**Что сделать**
#1 Выпишите из фрагмента о епископе Макарии всех лиц, у которых после церковного имени в скобках указана фамилия.
#2 Продолжите фрагмент о епископе Макарии и его отношении к митрополиту Сергию, начав сразу после последнего предложения.

Если судить по высказываниям епископа Макария (Кармазина), на протоколах его допроса от 2 октября 1934 года, где с его слов записано: «Митрополита Сергия как главу русской церкви я не признаю и его осуждаю за его нерешительную политику к Советской власти и неправильное интервью, данное им в 1930 году иностранным корреспондентам»[26], то здесь мы увидим отрицательную оценку как личности митрополита Сергия, так и проводимой им политики по легализации Церкви. Однако, как указывает в своей статье «Протоиерей Павел Острогский (1877–1937): жизнь и подвиг» архиепископ Костромской и Галичский Александр (Могилев), имея озвученную в протоколах допроса отрицательную позицию по отношению к митрополиту Сергию, «владыка Макарий ежедневно посещал Александро-Антониновский храм и молился за богослужениями, на которых возносилось имя митрополита»[27], что говорит не о кардинально непримиримой позиции, а о ситуативном понимании происходивших процессов. Владыка Александр также не согласен с мнением прот. А. Мазырина, считающего, что позиция епископа Макария по отношению к митрополиту Сергию и «сергианам» «была значительно более жесткой, чем даже позиция святителя Кирилла[28]»[29]. Как справедливо указывает архиепископ Александр, епископ Макарий общался с духовенством Александро-Антониновской церкви – сергианами, присутствовал на службе, ввел систему подхода к нему за благословением – такое поведение, как замечает автор, «никак не согласуется с образом “идеолога истинно-православной церкви”, принципиального противника митрополита Сергия. Тем более неуместно приписывать владыке Макарию мнение о безблагодатности “сергиевской иерархии”»[30]. Он общался и переписывался с представителями различных церковных кругов – от активного «иосифлянина» прот. Н. Пискановского до «сергианина» епископа Иоасафа (Жевахова). В переписке нет однозначного призыва уходить в катакомбы, как и нет однозначной оценки митрополита Сергия.

**Набор данных**
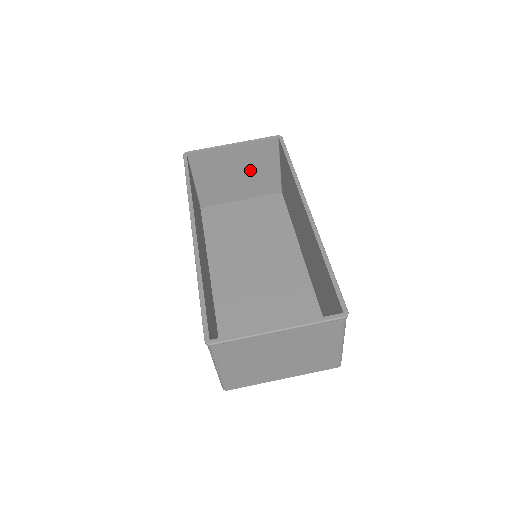
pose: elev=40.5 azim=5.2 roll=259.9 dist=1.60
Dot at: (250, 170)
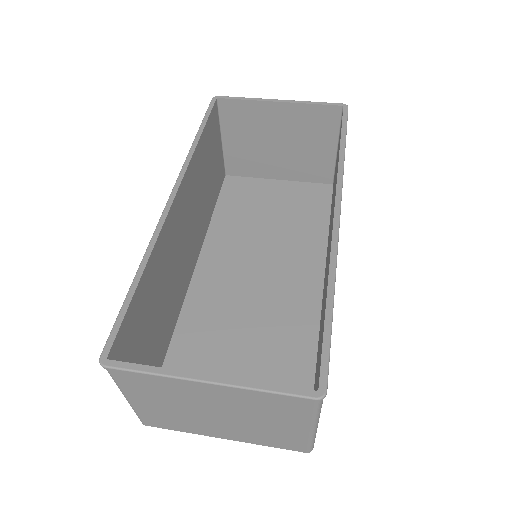
Dot at: (296, 143)
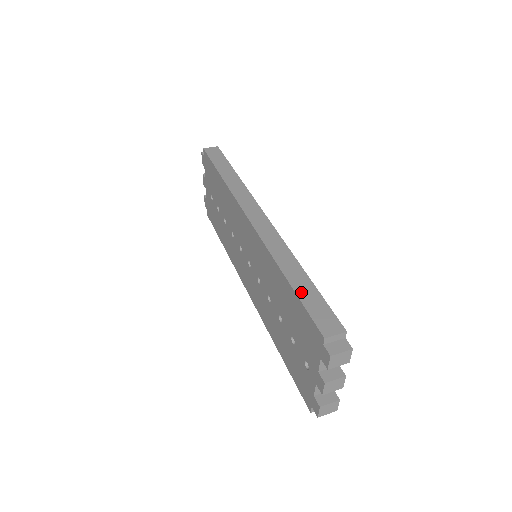
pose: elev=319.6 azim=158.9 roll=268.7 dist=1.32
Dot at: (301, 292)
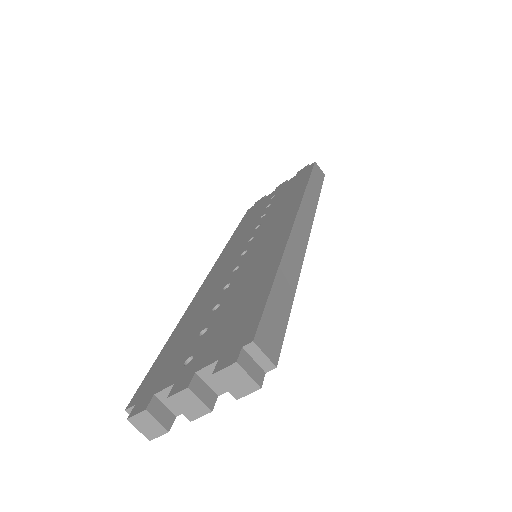
Dot at: (276, 294)
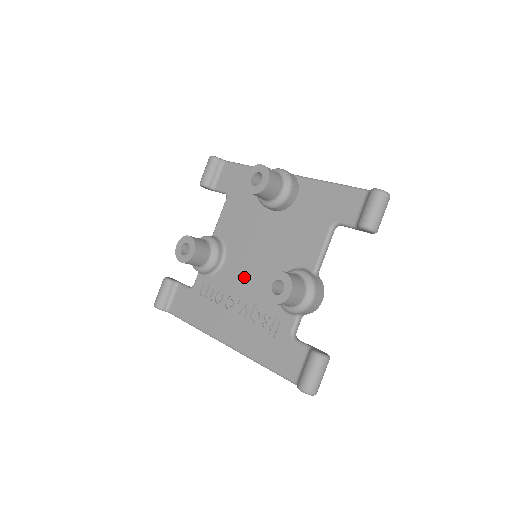
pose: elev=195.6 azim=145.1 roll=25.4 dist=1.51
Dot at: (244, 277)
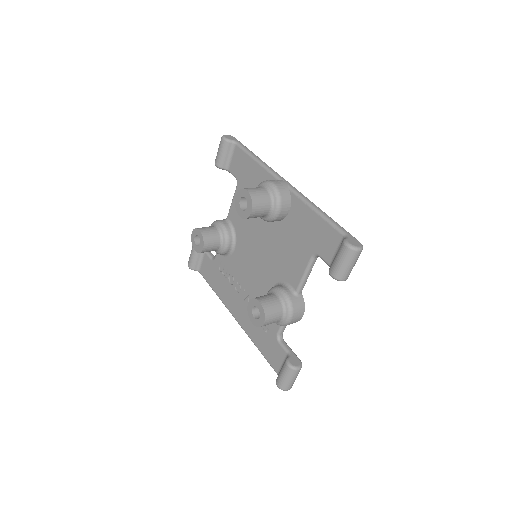
Dot at: (248, 270)
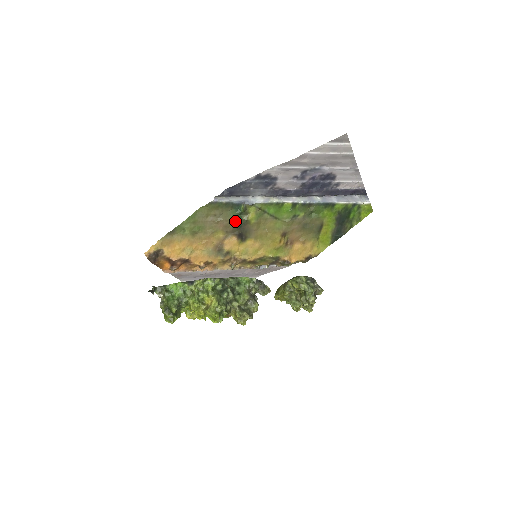
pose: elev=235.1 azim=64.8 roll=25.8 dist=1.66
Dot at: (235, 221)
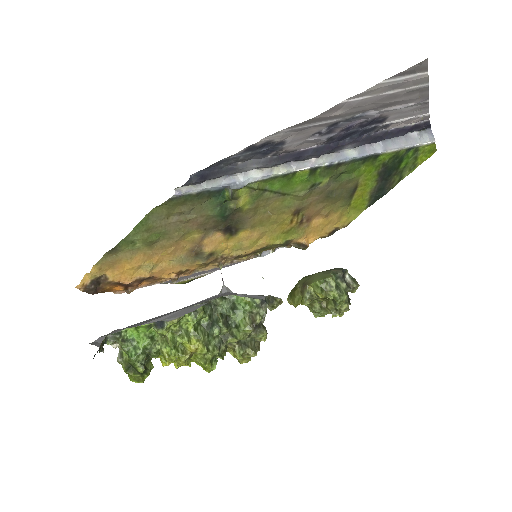
Dot at: (217, 214)
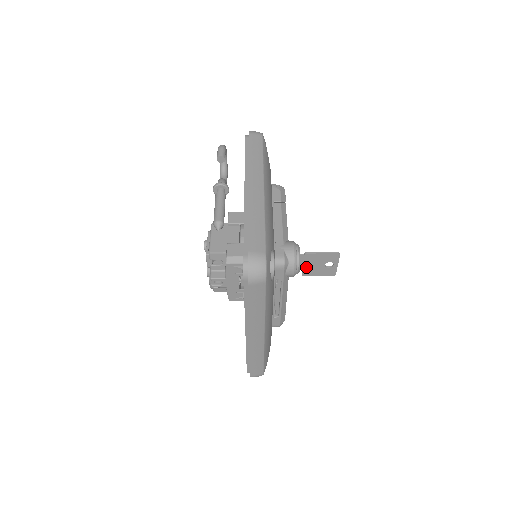
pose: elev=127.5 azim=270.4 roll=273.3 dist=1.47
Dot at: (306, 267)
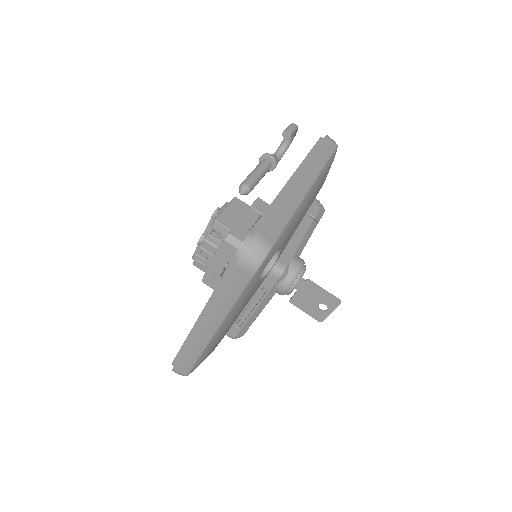
Dot at: (299, 295)
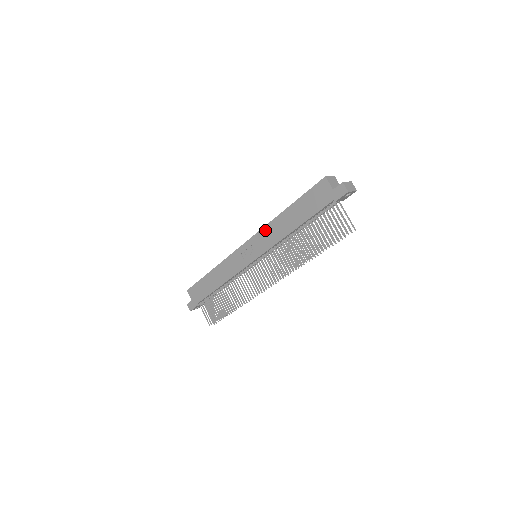
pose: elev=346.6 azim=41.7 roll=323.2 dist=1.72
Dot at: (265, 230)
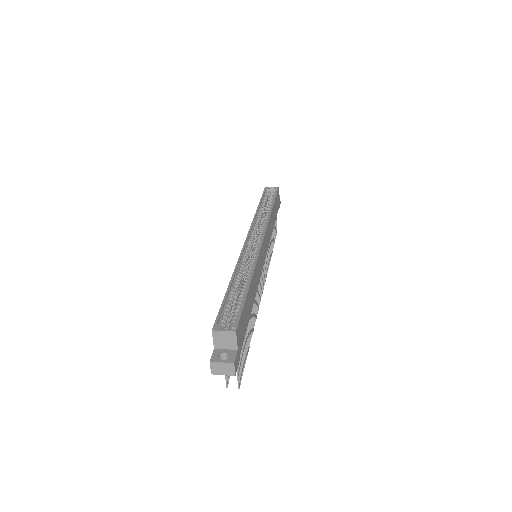
Dot at: occluded
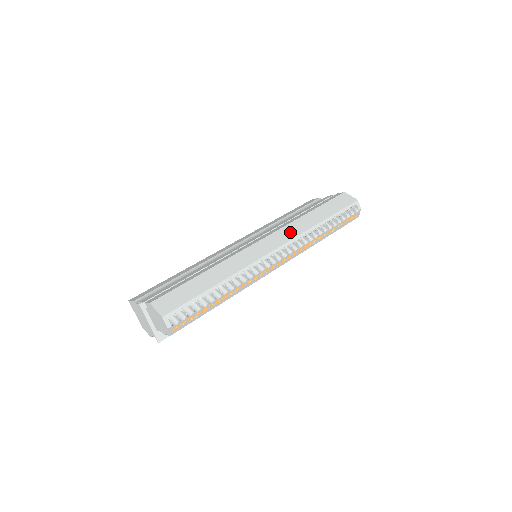
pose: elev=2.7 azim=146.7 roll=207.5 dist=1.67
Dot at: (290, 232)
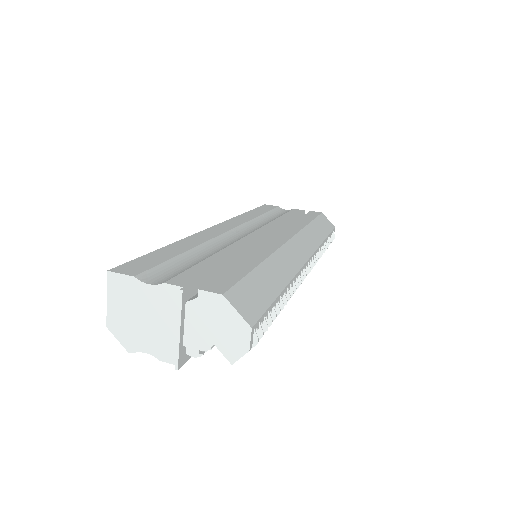
Dot at: (310, 240)
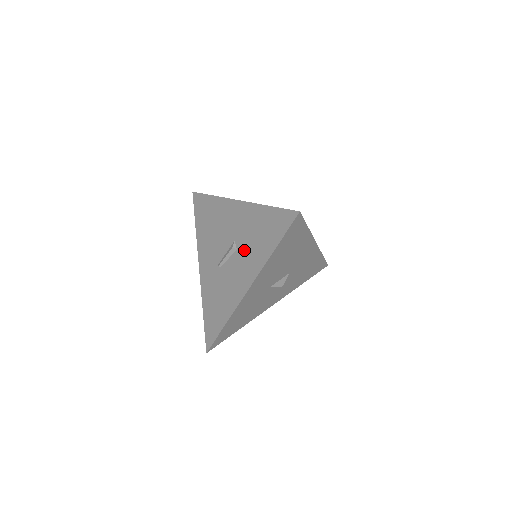
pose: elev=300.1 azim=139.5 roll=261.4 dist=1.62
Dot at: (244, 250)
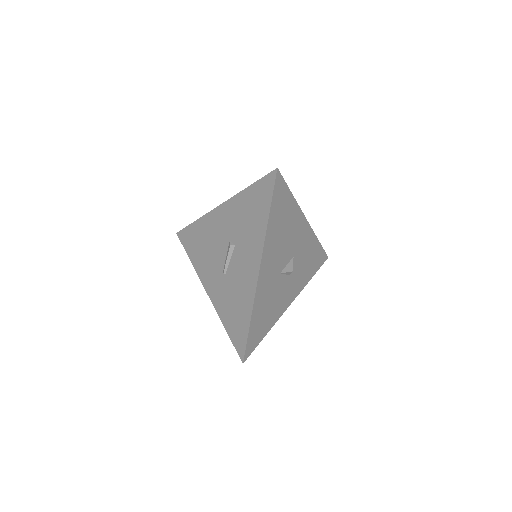
Dot at: (242, 240)
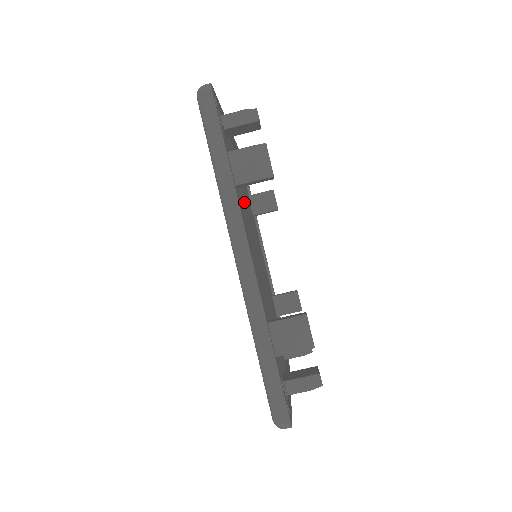
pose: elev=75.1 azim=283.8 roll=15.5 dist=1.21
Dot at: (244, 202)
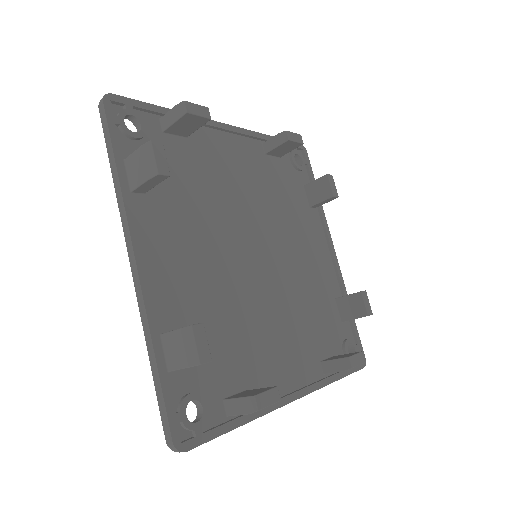
Dot at: (239, 198)
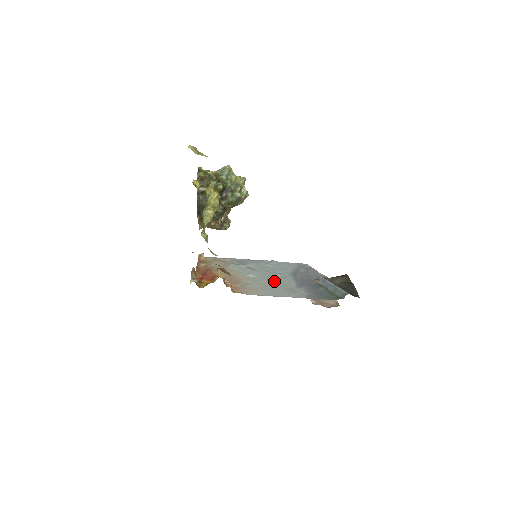
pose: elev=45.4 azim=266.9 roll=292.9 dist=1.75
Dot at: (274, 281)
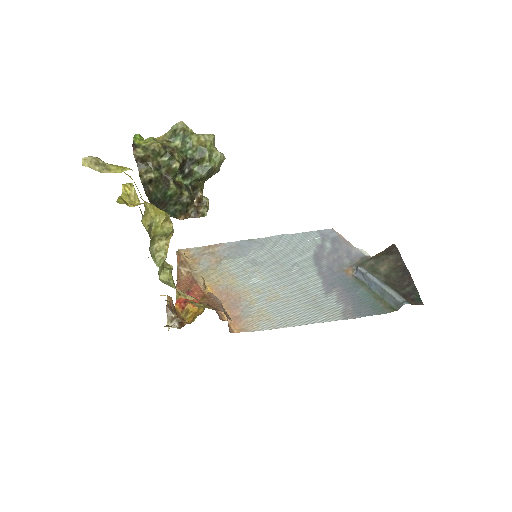
Dot at: (290, 286)
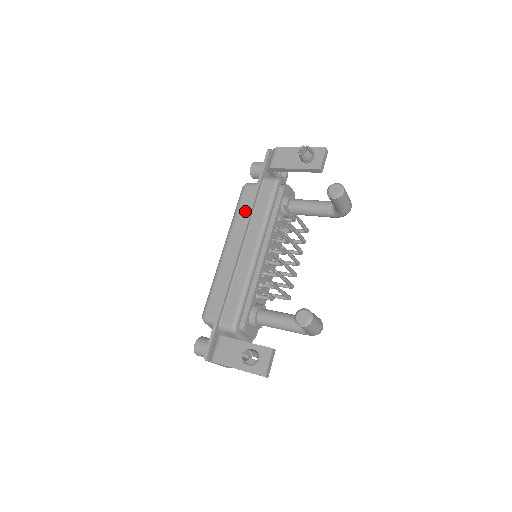
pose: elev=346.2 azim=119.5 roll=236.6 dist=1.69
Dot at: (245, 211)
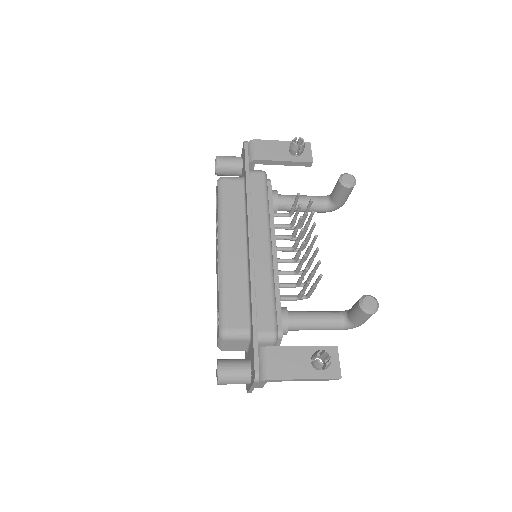
Dot at: (234, 206)
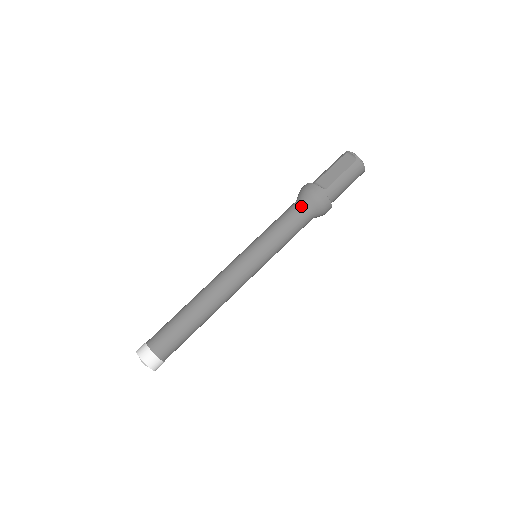
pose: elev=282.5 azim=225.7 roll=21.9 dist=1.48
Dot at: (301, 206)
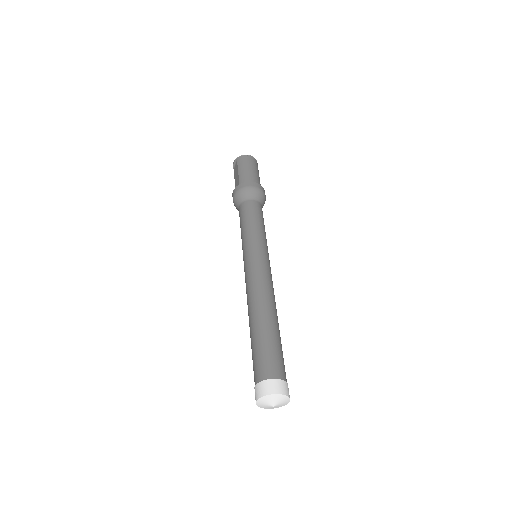
Dot at: (240, 207)
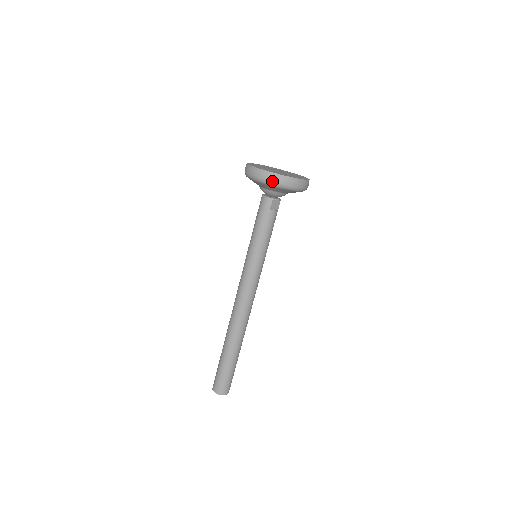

**Ответы по заданиям**
#1 Макарий (Кармазин), Александр (Могилев), Иоасаф (Жевахов)

#2
Подтверждают мнение владыки Александра письма епископа Макария, его личная переписка, где нам представляется совсем иная оценка личности митрополита Сергия, которая, скажем, «несколько отличается» от трактовки, представленной следователем в его показаниях. В письме к Р.А. Ржевской, в котором говорится о переписке с епископами Иоасафом (Жеваховым) и Антонием (Панкеевым), 21 июля 1934 г., используя конспирологические имена, епископ Макарий так отзывается о митрополите Сергии, именуя его Иваном Николаевичем: «От Евд[окии] Гр[игорьевны] получил письмо от сына Иоас[афа], который говорит, что он согласен со мной в оценке Ив[анна] Ник[олевича], но мы к цели подходим разными путями. Опять он подчеркивает, Ив[ан] Ник[олаевич] высокой личной жизни, и говорит, что Господь карает церковь за наши грехи»[31]. Приведенная цитата показывает, что, скорее всего, епископ Макарий принадлежал к тому течению иосифлян, которое видело в деятельности митрополита Сергия «иерарха, превысившего свои полномочия и допустившего по этой причине неправильные действия»[32].
На основании вышеизложенного зададим вопрос, в чем же видели следователи принадлежность подследственных к Истинно-Православной Церкви? Может, дело было прежде всего в занимаемой позиции, которую следователи (власть) рассматривали как позицию противления государственной идеологии? Позиция митрополита Сергия на данный момент и в данном контексте считалась более легитимной, чем позиция «сектантов» – «непоминающих», «катакомбников», в данной ситуации противников Сергия, и она рассматривалась как борьба против власти?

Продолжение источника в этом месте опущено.